Work required
What should come back is the data below, word for word, minus any picture.

** Opening Entries shown block **

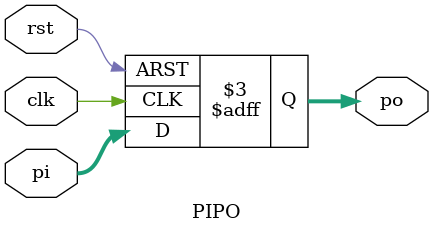
<source format=v>
`timescale 1ns / 1ps
module PIPO(clk, rst, pi, po);
input clk, rst;
input [3:0] pi;
output [3:0]po;
reg [3:0]po;

always @(posedge clk, posedge rst)
	begin
		if(rst == 1'b1)
			po<=4'b0000;
		else
			po<=pi;
	end

endmodule

</source>
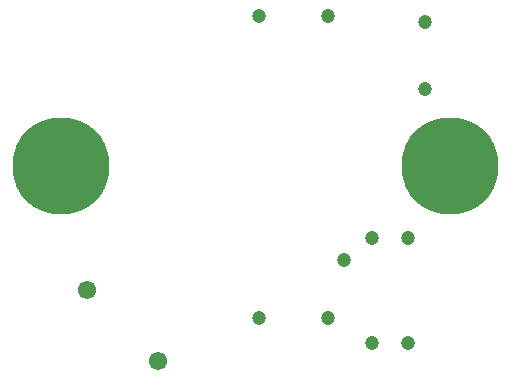
<source format=gts>
G04*
G04 #@! TF.GenerationSoftware,Altium Limited,Altium Designer,20.1.8 (145)*
G04*
G04 Layer_Color=8388736*
%FSTAX43Y43*%
%MOMM*%
G71*
G04*
G04 #@! TF.SameCoordinates,6ED4BD64-6867-458A-972A-B64AF4BAC6AD*
G04*
G04*
G04 #@! TF.FilePolarity,Negative*
G04*
G01*
G75*
%ADD13C,1.203*%
%ADD14C,1.553*%
%ADD15C,8.203*%
D13*
X0107475Y0067025D02*
D03*
X0106175Y0062164D02*
D03*
X0100325D02*
D03*
X0114375Y0081525D02*
D03*
Y0087175D02*
D03*
X0100325Y0087675D02*
D03*
X0112875Y0068888D02*
D03*
X0109825D02*
D03*
X0112875Y0060012D02*
D03*
X0109825D02*
D03*
X0106175Y0087675D02*
D03*
D14*
X0091743Y0058504D02*
D03*
X0085755Y0064484D02*
D03*
D15*
X00835Y0075D02*
D03*
X01165D02*
D03*
M02*

</source>
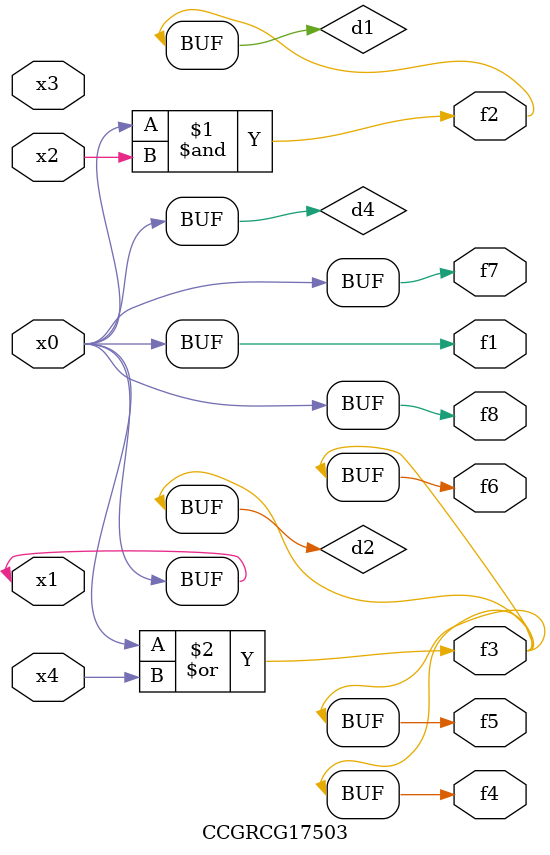
<source format=v>
module CCGRCG17503(
	input x0, x1, x2, x3, x4,
	output f1, f2, f3, f4, f5, f6, f7, f8
);

	wire d1, d2, d3, d4;

	and (d1, x0, x2);
	or (d2, x0, x4);
	nand (d3, x0, x2);
	buf (d4, x0, x1);
	assign f1 = d4;
	assign f2 = d1;
	assign f3 = d2;
	assign f4 = d2;
	assign f5 = d2;
	assign f6 = d2;
	assign f7 = d4;
	assign f8 = d4;
endmodule

</source>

** Closing Entries shown block **

Final answer
<source format=v>
`timescale 1ns / 1ps
module PIPO(clk, rst, pi, po);
input clk, rst;
input [3:0] pi;
output [3:0]po;
reg [3:0]po;

always @(posedge clk, posedge rst)
	begin
		if(rst == 1'b1)
			po<=4'b0000;
		else
			po<=pi;
	end

endmodule

</source>
<source format=gts>
G04*
G04 #@! TF.GenerationSoftware,Altium Limited,Altium Designer,20.1.8 (145)*
G04*
G04 Layer_Color=8388736*
%FSTAX43Y43*%
%MOMM*%
G71*
G04*
G04 #@! TF.SameCoordinates,6ED4BD64-6867-458A-972A-B64AF4BAC6AD*
G04*
G04*
G04 #@! TF.FilePolarity,Negative*
G04*
G01*
G75*
%ADD13C,1.203*%
%ADD14C,1.553*%
%ADD15C,8.203*%
D13*
X0107475Y0067025D02*
D03*
X0106175Y0062164D02*
D03*
X0100325D02*
D03*
X0114375Y0081525D02*
D03*
Y0087175D02*
D03*
X0100325Y0087675D02*
D03*
X0112875Y0068888D02*
D03*
X0109825D02*
D03*
X0112875Y0060012D02*
D03*
X0109825D02*
D03*
X0106175Y0087675D02*
D03*
D14*
X0091743Y0058504D02*
D03*
X0085755Y0064484D02*
D03*
D15*
X00835Y0075D02*
D03*
X01165D02*
D03*
M02*

</source>
<source format=v>
module CCGRCG17503(
	input x0, x1, x2, x3, x4,
	output f1, f2, f3, f4, f5, f6, f7, f8
);

	wire d1, d2, d3, d4;

	and (d1, x0, x2);
	or (d2, x0, x4);
	nand (d3, x0, x2);
	buf (d4, x0, x1);
	assign f1 = d4;
	assign f2 = d1;
	assign f3 = d2;
	assign f4 = d2;
	assign f5 = d2;
	assign f6 = d2;
	assign f7 = d4;
	assign f8 = d4;
endmodule

</source>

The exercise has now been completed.